(RECORDED INFORMATION begins)
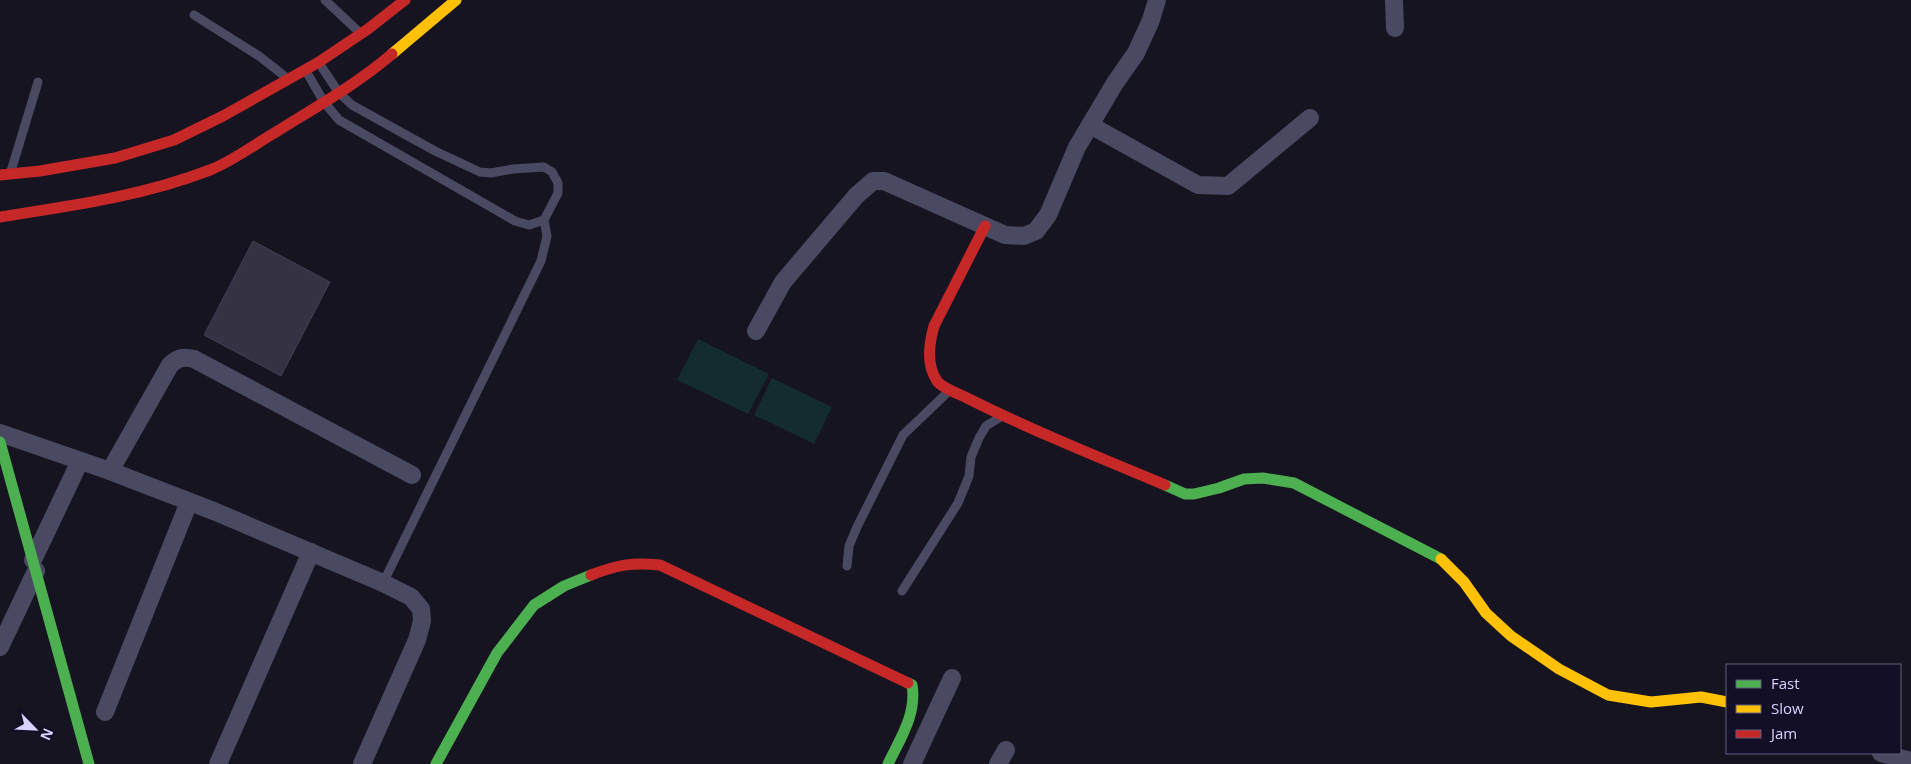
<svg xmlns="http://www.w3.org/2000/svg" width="1911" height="764" viewBox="0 0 1911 764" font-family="'Open Sans',sans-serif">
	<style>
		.green { fill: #132c2d }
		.building { fill: #343243; stroke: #433f54 }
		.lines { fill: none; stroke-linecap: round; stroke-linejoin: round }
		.lane { stroke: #4a4962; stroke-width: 9 }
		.street { stroke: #4a4962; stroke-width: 18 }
		.fast { stroke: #4caf50; stroke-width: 11 }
		.slow { stroke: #ffc107; stroke-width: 11 }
		.jam { stroke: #c62828; stroke-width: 11 }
	</style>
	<rect width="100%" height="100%" fill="#161421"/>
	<!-- green -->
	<g class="green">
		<path d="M 698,339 L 769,374 L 748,414 L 677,380 Z"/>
		<path d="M 772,378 L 832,407 L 814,444 L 754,415 Z"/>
	</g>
	<!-- building -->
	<path class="building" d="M 253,241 L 330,282 L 281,376 L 204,335 Z"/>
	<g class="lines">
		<!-- lane -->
		<g class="lane">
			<path d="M 325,0 L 359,32"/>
			<path d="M 194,15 L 259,56 L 287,78"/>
			<path d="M 306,71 L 324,102 L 339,120 L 515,221 L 529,225 L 544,220 L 558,193 L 558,183 L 552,172 L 544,167 L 513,169 L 491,173 L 480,172 L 435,151 L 352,105 L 339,93 L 319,63"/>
			<path d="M 11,171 L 38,82"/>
			<path d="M 847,566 L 849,546 L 857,527 L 903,435 L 949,391"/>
			<path d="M 383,583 L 541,261 L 547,236 L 544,220"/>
			<path d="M 902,591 L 958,503 L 969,476 L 971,457 L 979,438 L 986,426 L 999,418"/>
		</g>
		<!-- street -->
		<g class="street">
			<path d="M 1394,0 L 1395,28"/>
			<path d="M 1090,125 L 1198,185 L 1228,186 L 1310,118"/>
			<path d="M 756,331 L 783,282 L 856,196 L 873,181 L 884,181 L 1005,235 L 1024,236 L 1036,231 L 1048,215 L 1077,147 L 1115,83 L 1136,53 L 1151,20 L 1157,0"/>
			<path d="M 0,433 L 110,471 L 216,512 L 383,583 L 411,597 L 421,609 L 422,621 L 417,640 L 362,764"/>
			<path d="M 110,471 L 170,365 C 178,358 183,356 194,359 L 412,475"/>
			<path d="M 33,560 L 80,461"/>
			<path d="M 0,647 L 36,571"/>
			<path d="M 105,712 L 189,502"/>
			<path d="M 1881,753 L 1911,761"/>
			<path d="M 218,764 L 311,552"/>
			<path d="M 912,764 L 952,678"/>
			<path d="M 998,764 L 1006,750"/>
		</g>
		<!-- fast -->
		<g class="fast">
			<path d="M 0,442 L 89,764"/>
			<path d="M 1165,485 L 1185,494 L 1194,494 L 1219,488 L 1244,479 L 1263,478 L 1294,483 L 1441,559"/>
			<path d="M 436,764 L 497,653 L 534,605 L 564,586 L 591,575"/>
			<path d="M 888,764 C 900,739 917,714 912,685 L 908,683"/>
		</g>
		<!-- slow -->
		<g class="slow">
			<path d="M 392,54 L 456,0"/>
			<path d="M 1441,559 L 1464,582 L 1486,613 L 1511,636 L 1559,669 L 1608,695 L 1651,702 L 1701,697 L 1727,702"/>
		</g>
		<!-- jam -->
		<g class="jam">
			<path d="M 0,175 L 40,171 L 115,158 L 174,140 L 223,116 L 319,62 L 368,29 L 405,0"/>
			<path d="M 0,217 C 71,206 143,196 210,170 C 233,161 255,144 276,132 C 316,107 357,84 392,54"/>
			<path d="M 985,226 L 934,326 C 929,344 926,364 937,381 C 942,388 959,394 967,398 C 1031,430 1098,457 1165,485"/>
			<path d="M 591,575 C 617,565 632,562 660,565 L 908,683"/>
		</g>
	</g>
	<!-- legend -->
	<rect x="1726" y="664" width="175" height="90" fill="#130f26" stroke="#625e7d"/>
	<rect x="1736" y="680" width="25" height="8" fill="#4caf50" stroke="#625e7d"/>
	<text x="1771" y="689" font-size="15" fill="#d9d4ff">Fast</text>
	<rect x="1736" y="705" width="25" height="8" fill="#ffc107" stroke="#625e7d"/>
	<text x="1771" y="714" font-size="15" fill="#d9d4ff">Slow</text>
	<rect x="1736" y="730" width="25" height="8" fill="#c62828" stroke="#625e7d"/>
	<text x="1771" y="739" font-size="15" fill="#d9d4ff">Jam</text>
	<!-- north arrow -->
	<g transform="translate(35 729) rotate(114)" stroke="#130f26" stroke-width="4" paint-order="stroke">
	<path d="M0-4L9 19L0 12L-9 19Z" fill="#d9d4ff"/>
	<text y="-8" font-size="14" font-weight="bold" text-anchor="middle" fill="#d9d4ff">N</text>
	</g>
</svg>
(RECORDED INFORMATION ends)
Take from the material above every line that includes the word "lines".

		.lines { fill: none; stroke-linecap: round; stroke-linejoin: round }
	<g class="lines">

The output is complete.